** Available data **
· · · · ·

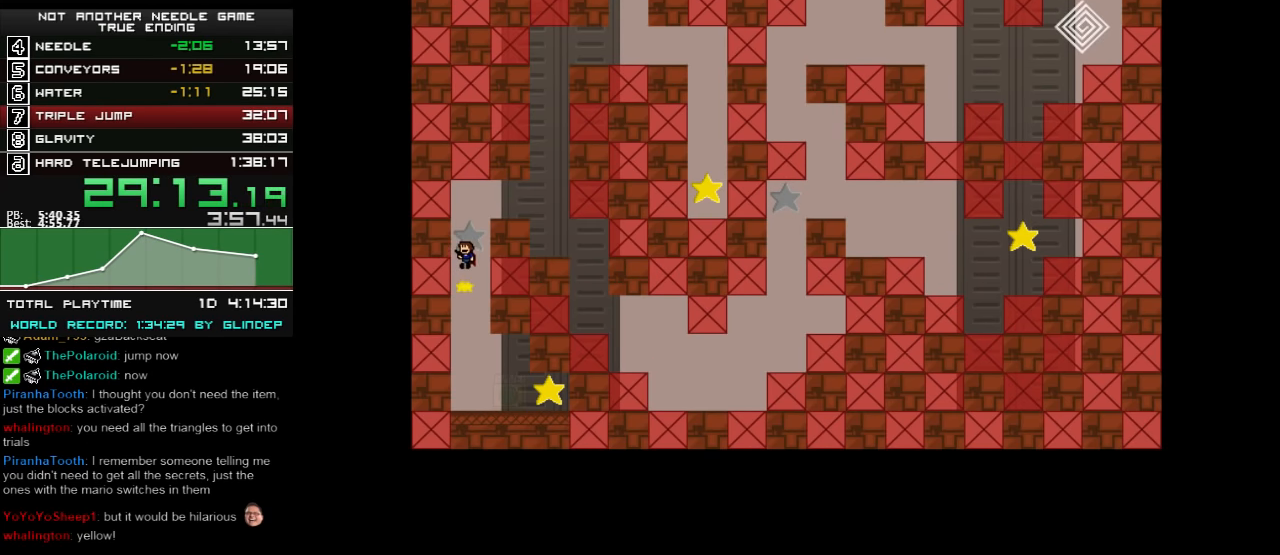
{"keys": ["right"], "events": [[20, "right", "down"], [420, "shift_l", "up"]]}
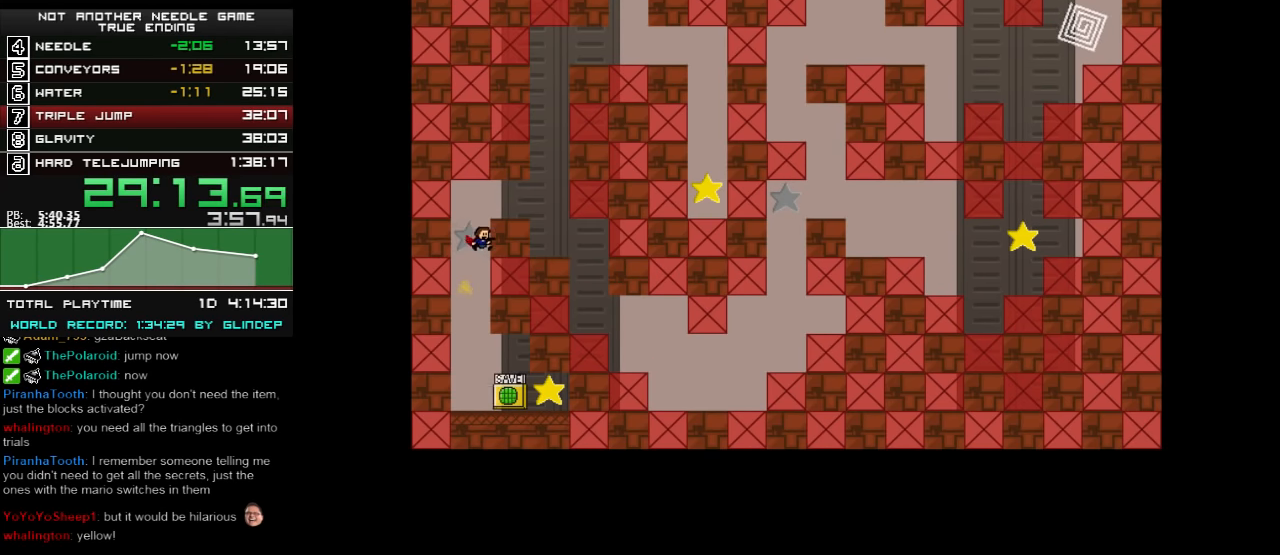
{"keys": ["shift_l"], "events": [[40, "right", "up"], [140, "r", "down"], [180, "r", "up"], [240, "left", "down"], [340, "shift_l", "down"], [420, "left", "up"]]}
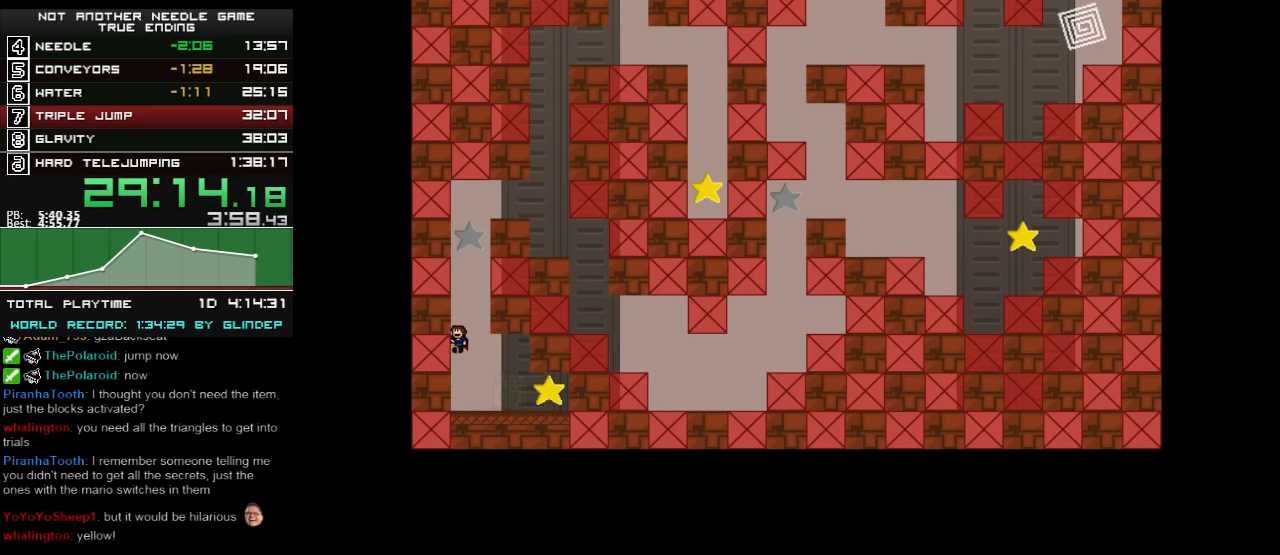
{"keys": ["right", "shift_l"], "events": [[20, "shift_l", "up"], [40, "shift_l", "down"], [220, "shift_l", "up"], [280, "shift_l", "down"], [320, "right", "down"]]}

· · · · ·

** How to complete this task **
An exact copy of the material above is required, minus its images.

** Written solution **
{"keys": ["right"], "events": [[20, "right", "down"], [420, "shift_l", "up"]]}
{"keys": ["shift_l"], "events": [[40, "right", "up"], [140, "r", "down"], [180, "r", "up"], [240, "left", "down"], [340, "shift_l", "down"], [420, "left", "up"]]}
{"keys": ["right", "shift_l"], "events": [[20, "shift_l", "up"], [40, "shift_l", "down"], [220, "shift_l", "up"], [280, "shift_l", "down"], [320, "right", "down"]]}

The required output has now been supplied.